20 de março de 2021

Histórias das Cruzadas - Livro Primeiro - Origem e Progresso do Espírito das Cruzadas 12

No entretanto, outros males aguardavam os cristãos na Palestina: todas as cerimônias da religião foram proibidas, a maior parte das igrejas, convertidas em estábulos; a do santo sepulcro foi destruída até os alicerces. Os cristãos, expulsos de Jerusalém, dispersaram-se por todas as partes do Oriente. Os antigos historiadores narram que o mundo partilhou do luto da cidade santa e que foi tomado de ânsias e de temores. O inverno, com todos os seus rigores apresentou-se em regiões onde ele era desconhecido. O Bósforo e o Nilo rolaram montes de gelo. Um tremor de terra foi notado na Síria, na Ásia Menor e seus abalos, que se repetiram durante dois meses, destruíram várias grandes cidades. A notícia da destruição dos santos lugares, chegando ao Ocidente, arrancou lágrimas de todos os cristãos. Lemos na crônica do Monge Glaber que a Europa vira também sinais precursores de uma grande calamidade; uma chuva de pedras caíra na Borgonha; um cometa e meteoros ameaçadores haviam aparecido no céu. A agitação foi extrema entre todos os povos cristãos; todavia, eles não tomaram ainda as armas contra os infiéis e sua vingança caiu sobre os judeus que a Europa inteira acusou de ter provocado o furor dos muçulmanos.
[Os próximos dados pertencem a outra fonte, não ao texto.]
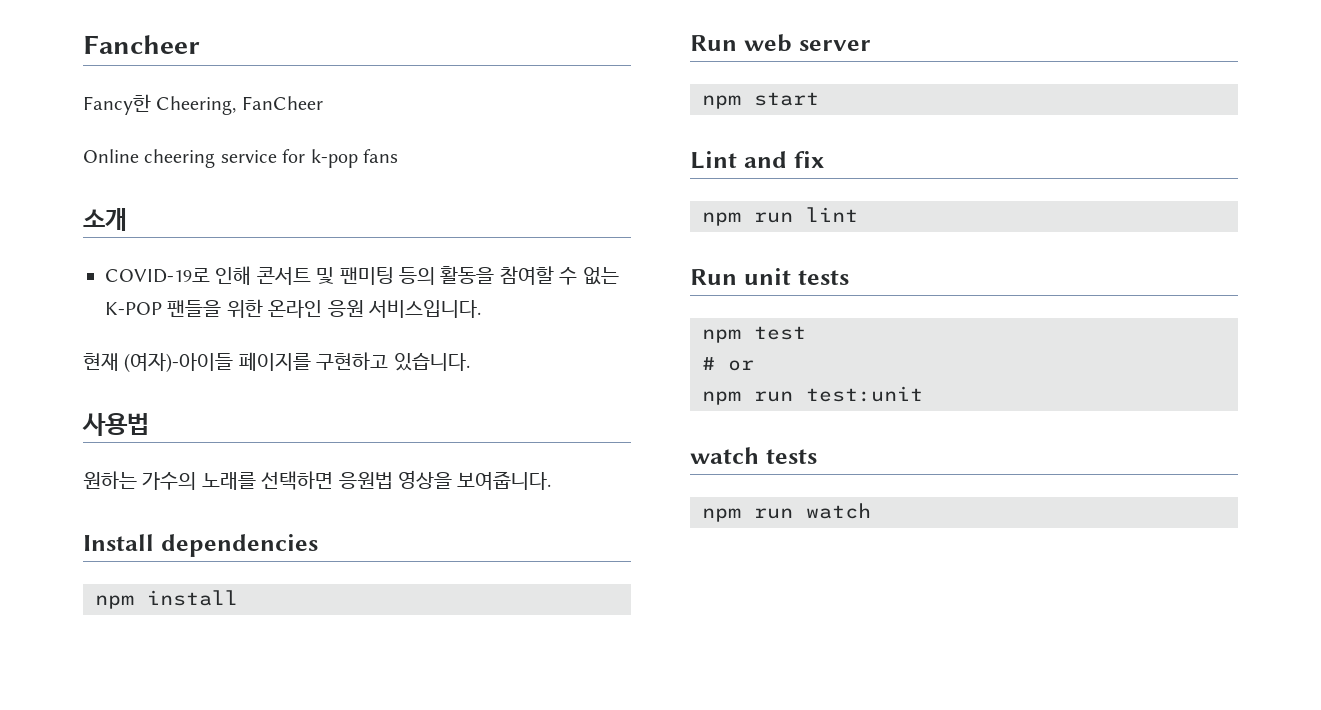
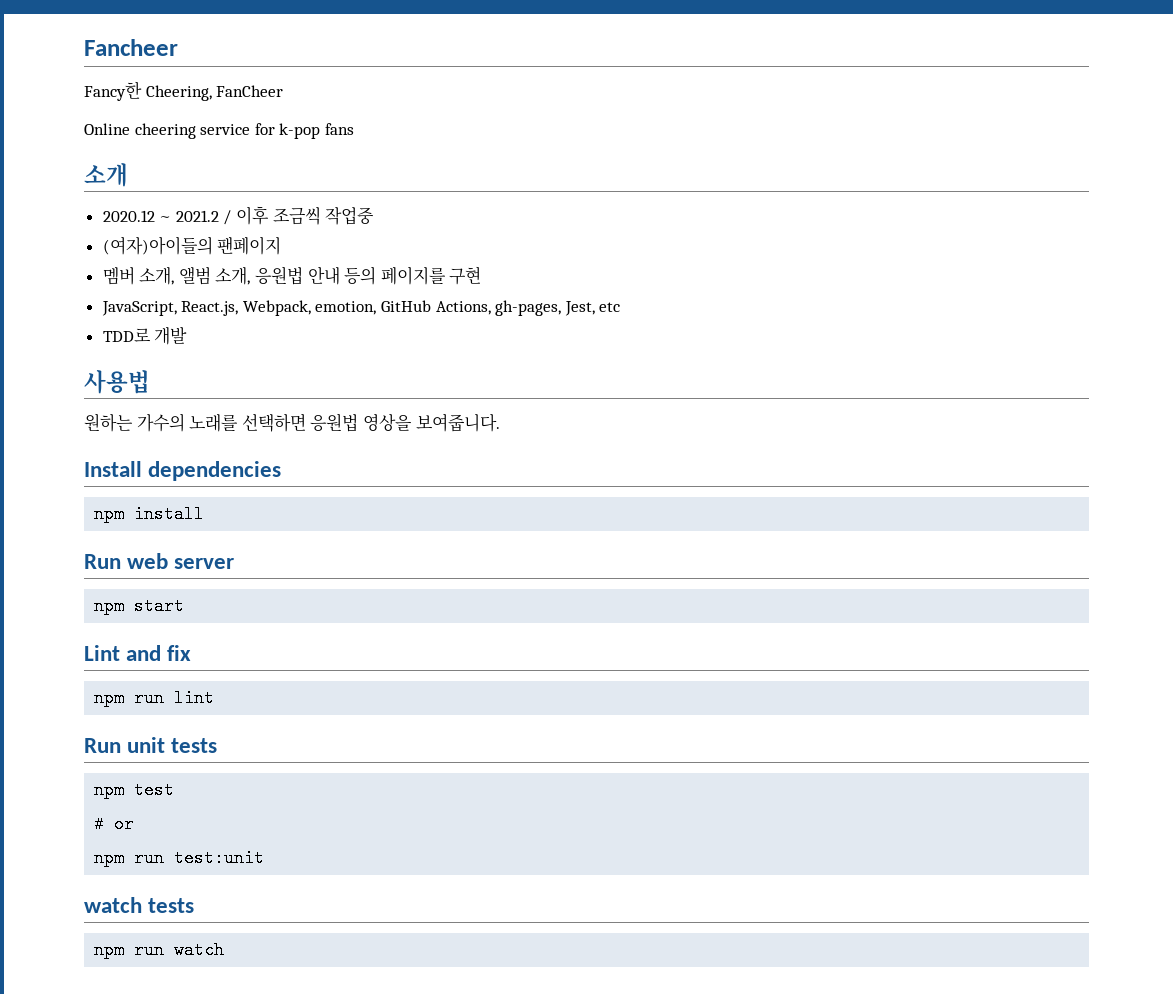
[105,266,619,285] [105,299,481,318] [83,352,470,373] COVID-19로 인해 콘서트 및 팬미팅 등의 활동을 참여할 수 없는 K-POP 팬들을 위한 온라인 응원 서비스입니다. // 현재 (여자)-아이들 페이지를 구현하고 있습니다. -> [102,206,375,225] [102,236,282,255] [102,266,482,285] [101,300,621,316] [102,326,188,345] 2020.12 ~ 2021.2 / 이후 조금씩 작업중 // (여자)아이들의 팬페이지 // 멤버 소개, 앨범 소개, 응원법 안내 등의 페이지를 구현 // JavaScript, React.js, Webpack, emotion, GitHub Actions, gh-pages, Jest, etc // TDD로 개발

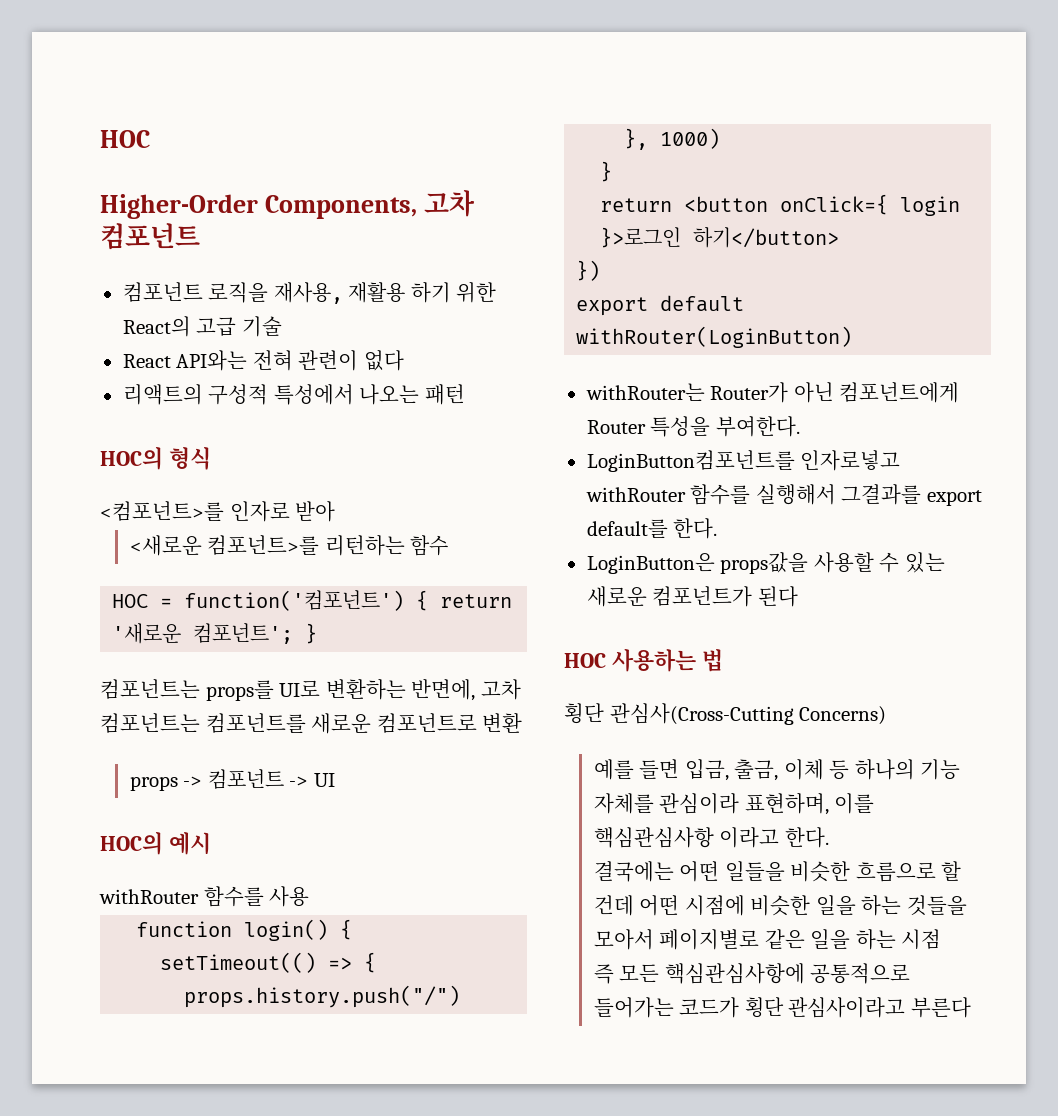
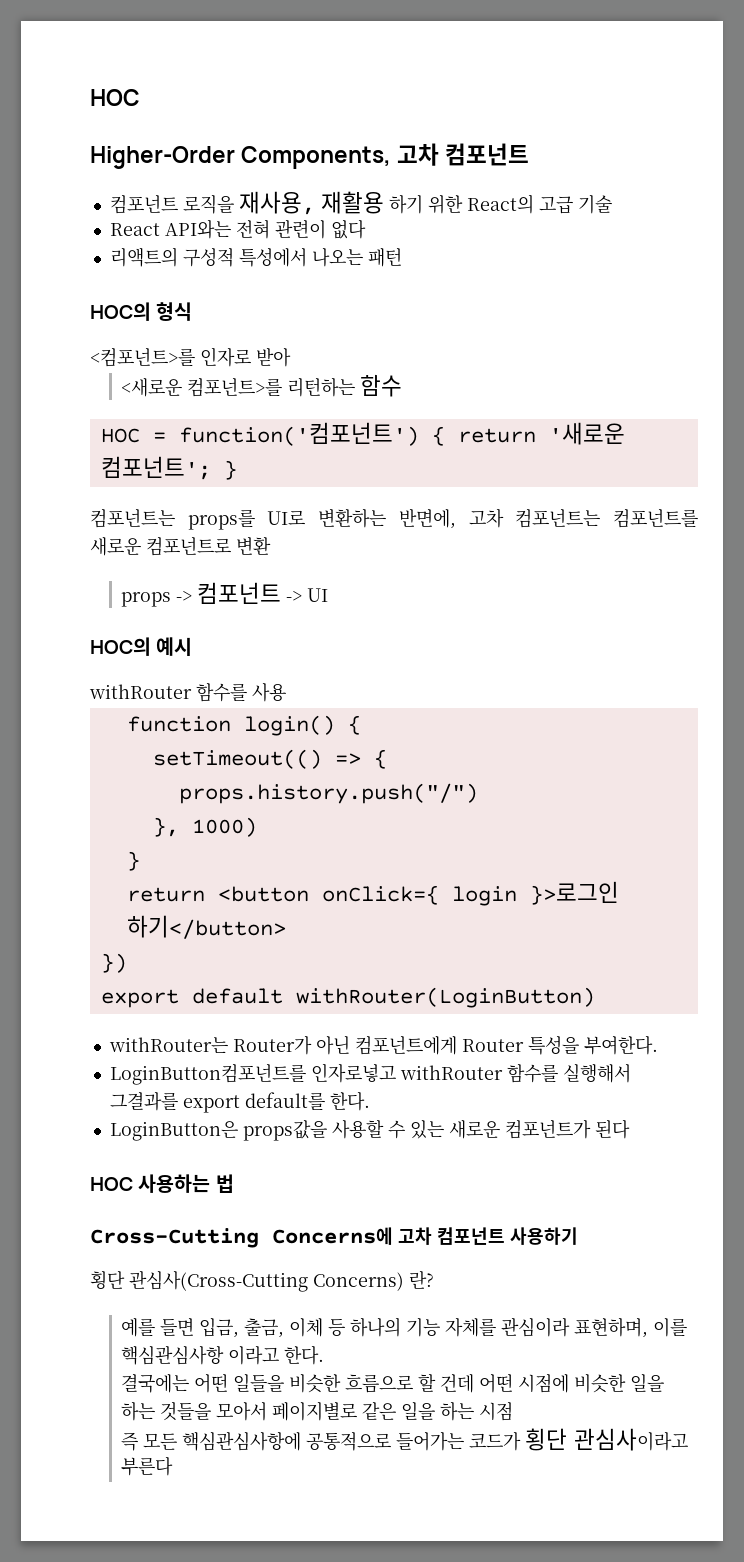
(723, 660) none -> [90,1227,578,1248] // Cross-Cutting Concerns에 고차 컴포넌트 사용하기
(887, 715) none -> [409,1271,434,1289] 란?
As calamidades da cidade santa tornaram-se ainda mais veneráveis aos olhos dos fiéis; a perseguição redobrou o piedoso desejo dos que iam à Ásia contemplar a cidade santa, coberta de ruínas. Era em Jerusalém, coberta de luto, que Deus distribuía mais particularmente suas graças, que ele se comprazia em manifestar sua vontade. Os impostores, aproveitando-se dessa opinião dos povos cristãos abusaram
muitas vezes da credulidade da multidão. A fim de fazer crer em suas palavras, era-lhes suficiente mostrar cartas que haviam caído dos céus de ]erusalém, diziam eles. Nessa época, uma predição que anunciava o fim do mundo e a próxima aparição de Jesus Cristo na Palestina, preocupava muito a Europa cristã e todas as mentes eram dirigidas a Jerusalém. O cronista Glaber nos diz que a afluência dos peregrinos nessa ocasião foi maior do que em qualquer outra época. Todos se dirigiam aos santos lugares para lá esperar a vinda do soberano juiz. Os pobres e os homens do povo encheram por primeiros as estradas de Jerusalém; depois, os barões, os condes e os príncipes acompanharam o movimento geral. As sombrias inquietações que agitavam os fiéis à peregrinação, levavam-no também a legados piedosos; os ricos, não se incomodando mais com os bens da terra, procuravam somente amontoar riquezas para o céu. Mais de um documento de doação começa com estas interessantes palavras: "Visto que está próximo o fim do mundo, temendo o dia do juízo, etc. Essa crença no último dia do mundo é um fato bem digno de nota; ela despertou nos povos da Europa, no século X, aquelas profundas inquietações, aquelas tristezas, que, ordinariamente se apoderam das gerações chamadas a produzir grandes coisas; todas as vezes que uma época é perturbada pelo vago pressentimento de algum fato novo, como o que deve vir lhe é desconhecido, ela começa por se perturbar e aterrorizar-se, e parece-lhe que o mundo vai acabar. O século X estava de algum modo, enfermo, pela revolução que trazia em seu flanco e que revolução como essas Cruzadas que iam se iniciar no século seguinte!